The 1936 founding and the Dust Bowl years
Ethan "Pop" Hicks founded the restaurant in 1936 — the depth of the Dust Bowl years, ten years after Route 66's 1926 designation, and a moment when most of western Oklahoma was economically devastated by the combination of agricultural collapse and the broader Great Depression. The decision to open a diner in Clinton at that moment was either reckless or visionary depending on perspective; the restaurant survived in part because Route 66 was bringing through a steady trickle of westbound migrant traffic — the same Dust Bowl families that John Steinbeck would chronicle in The Grapes of Wrath three years later.

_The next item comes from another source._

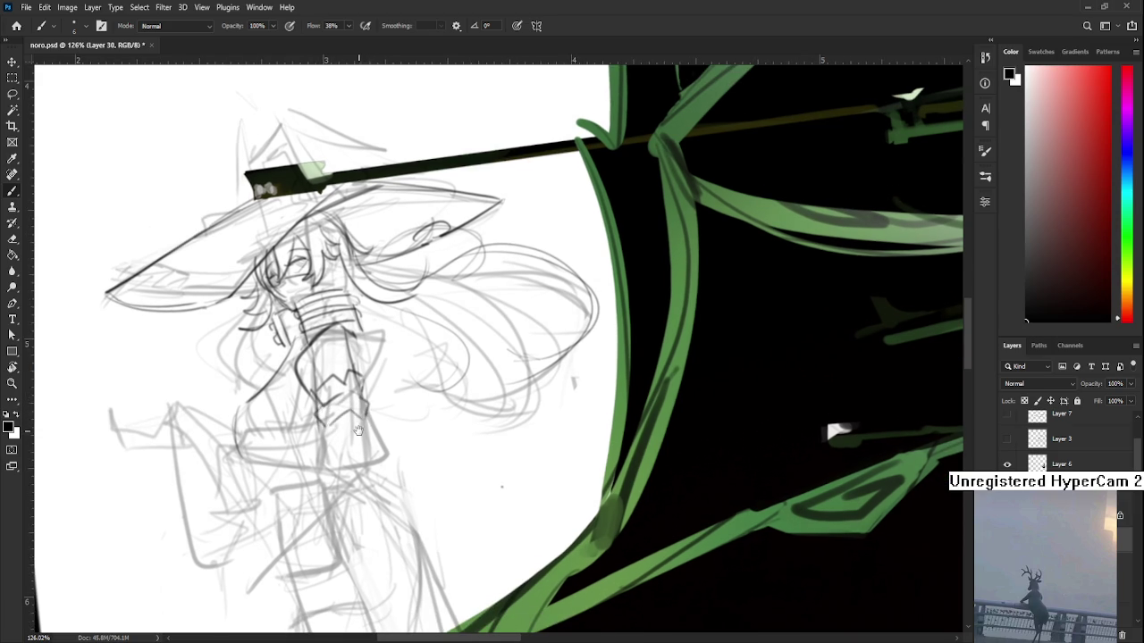
left_click_drag(358, 427, 360, 389)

Pop Hicks's original operating model targeted both the local Clinton regulars and the through-traveler segment. The early menus emphasized hearty, inexpensive, hot meals — biscuits and gravy, fried eggs with country ham, plate lunches with meat and two sides — that worked equally well for a Clinton farmer coming in for breakfast before a day in the fields and for a migrant family stopping briefly during a long westward drive. That dual-audience positioning has remained essentially stable across nine decades.

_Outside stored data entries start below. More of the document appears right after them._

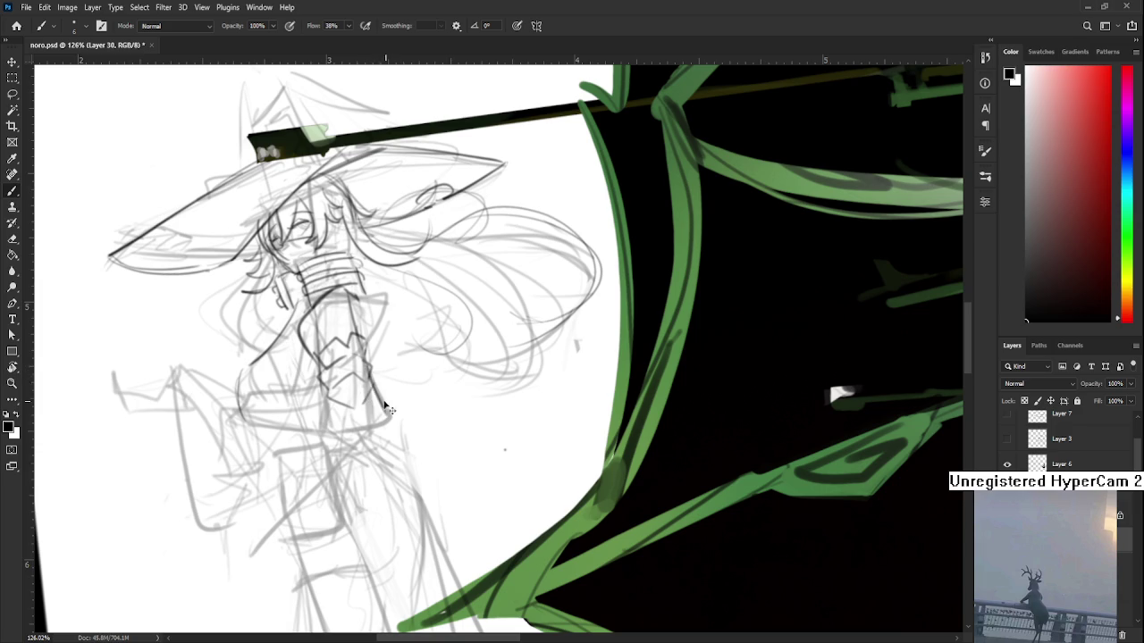
mouse_move(375, 376)
left_mouse_down()
mouse_move(386, 418)
mouse_move(363, 435)
mouse_move(483, 267)
mouse_move(348, 394)
left_mouse_up()
Step: Tilt the canvas view about 24 degrees to suit drawing the arm and hip
key("r")
key("b")
key("r")
key("b")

Pop himself ran the restaurant through the 1940s, 1950s, and 1960s, gradually transitioning to ownership-and-operations continuity through subsequent operators while the Hicks name remained on the building. The restaurant's identity has been continuous enough that long-time Clinton residents can describe a meal at Pop Hicks in 1955 in essentially the same terms as a meal there in 2025 — same counter, same booth layout, similar menu, same unpretentious diner culture.